### The records:
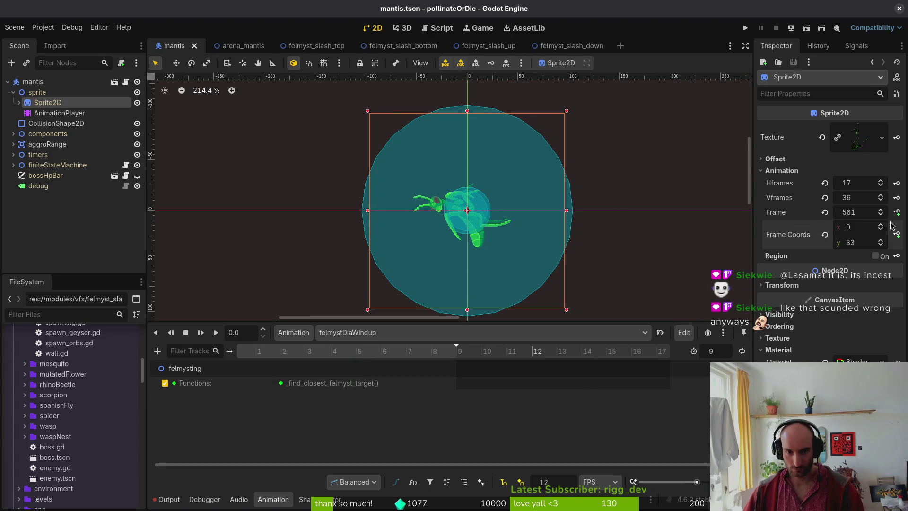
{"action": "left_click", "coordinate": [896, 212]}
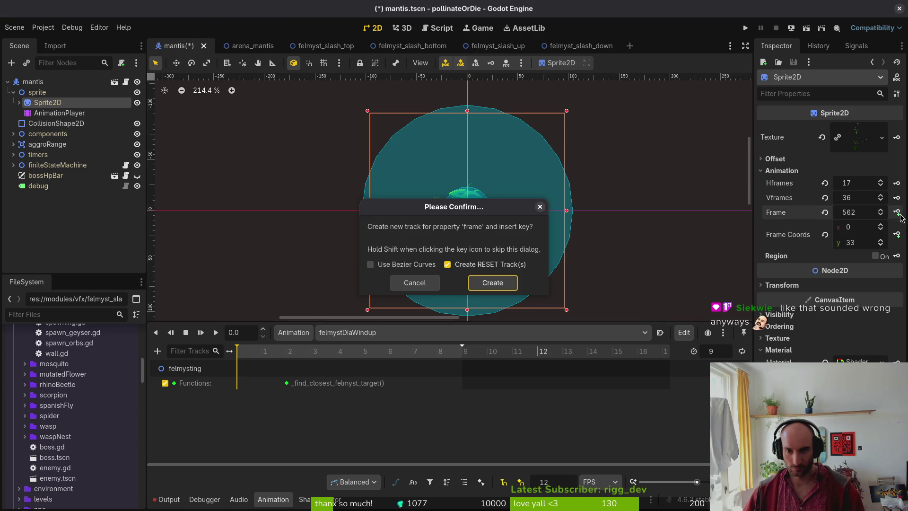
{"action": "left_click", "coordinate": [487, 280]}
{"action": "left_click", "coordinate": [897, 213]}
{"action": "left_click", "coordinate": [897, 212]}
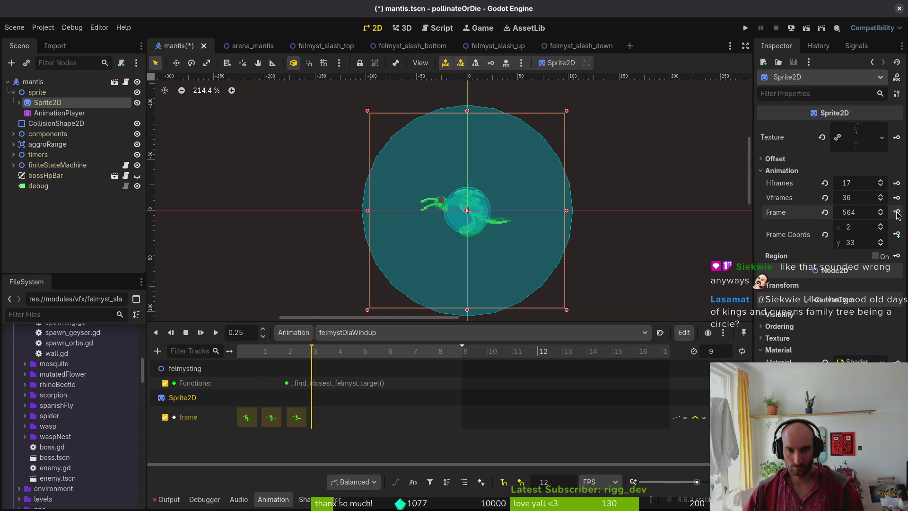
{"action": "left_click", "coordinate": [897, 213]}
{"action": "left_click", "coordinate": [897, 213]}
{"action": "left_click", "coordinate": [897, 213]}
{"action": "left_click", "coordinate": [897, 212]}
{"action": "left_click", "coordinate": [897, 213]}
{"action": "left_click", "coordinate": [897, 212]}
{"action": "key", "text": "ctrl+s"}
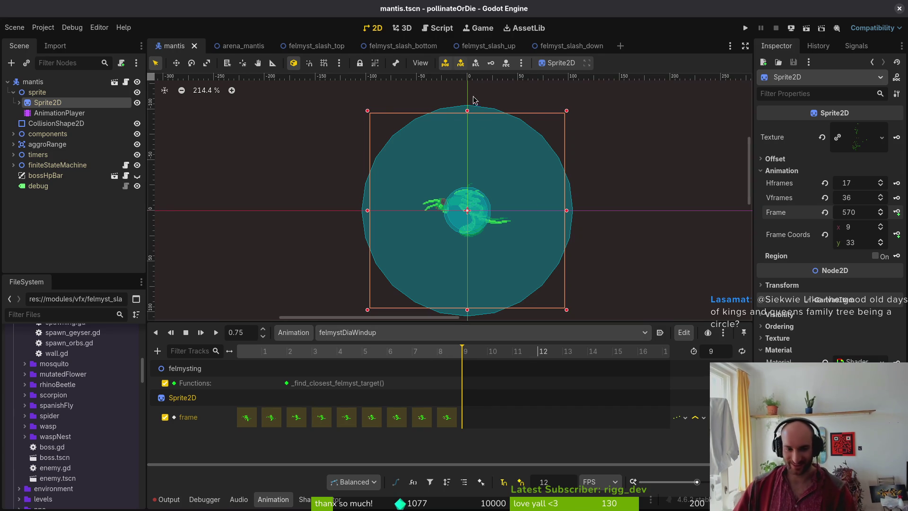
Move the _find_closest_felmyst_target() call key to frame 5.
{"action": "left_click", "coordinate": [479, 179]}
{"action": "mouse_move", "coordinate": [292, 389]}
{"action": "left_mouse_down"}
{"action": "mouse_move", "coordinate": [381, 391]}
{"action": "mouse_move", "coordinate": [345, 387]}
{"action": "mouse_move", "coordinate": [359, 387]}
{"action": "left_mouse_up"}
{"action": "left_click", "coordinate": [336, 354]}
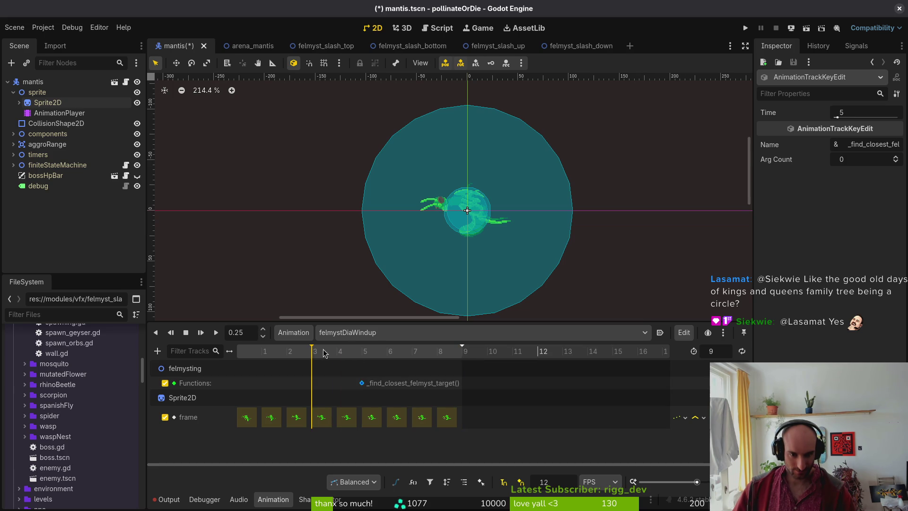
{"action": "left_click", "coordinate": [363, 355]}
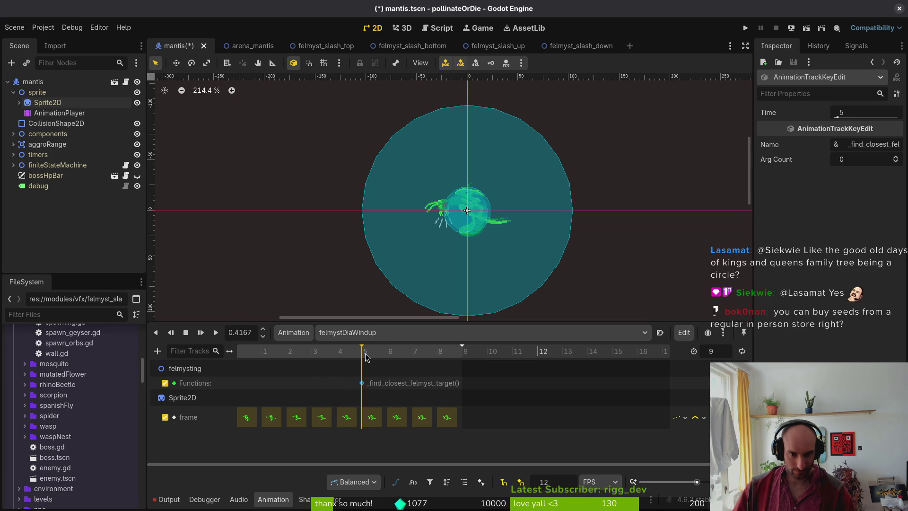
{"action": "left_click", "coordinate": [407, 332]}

==

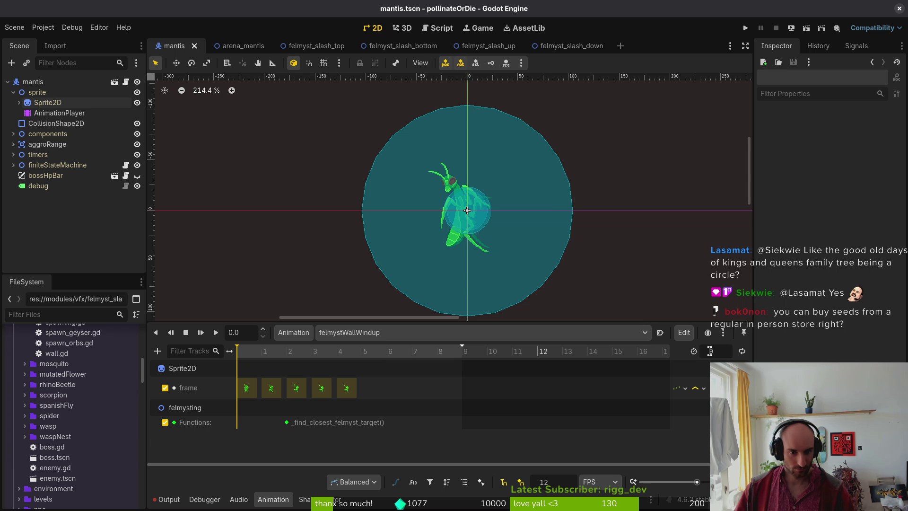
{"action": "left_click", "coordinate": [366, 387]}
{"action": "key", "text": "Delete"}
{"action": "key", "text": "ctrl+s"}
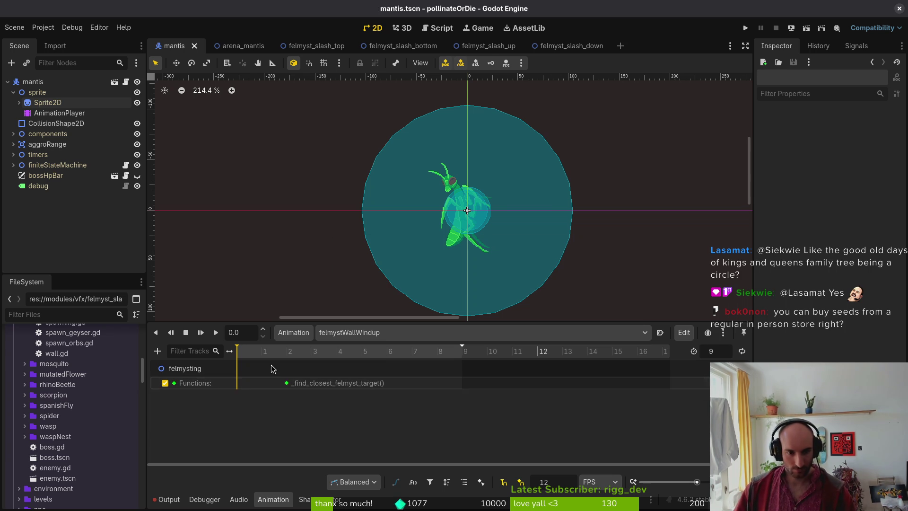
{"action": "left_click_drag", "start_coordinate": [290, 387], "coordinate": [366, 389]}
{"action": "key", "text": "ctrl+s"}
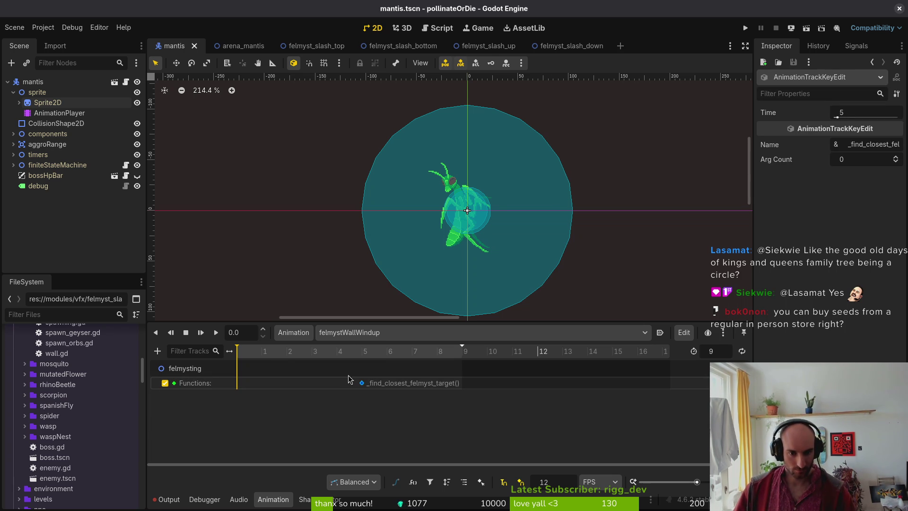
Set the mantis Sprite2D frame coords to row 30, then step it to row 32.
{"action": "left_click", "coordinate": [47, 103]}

### Exercise requirements:
Looking at the entries above, count the lines that contain "frame" and answer with only the number.

### Completed exercise:
2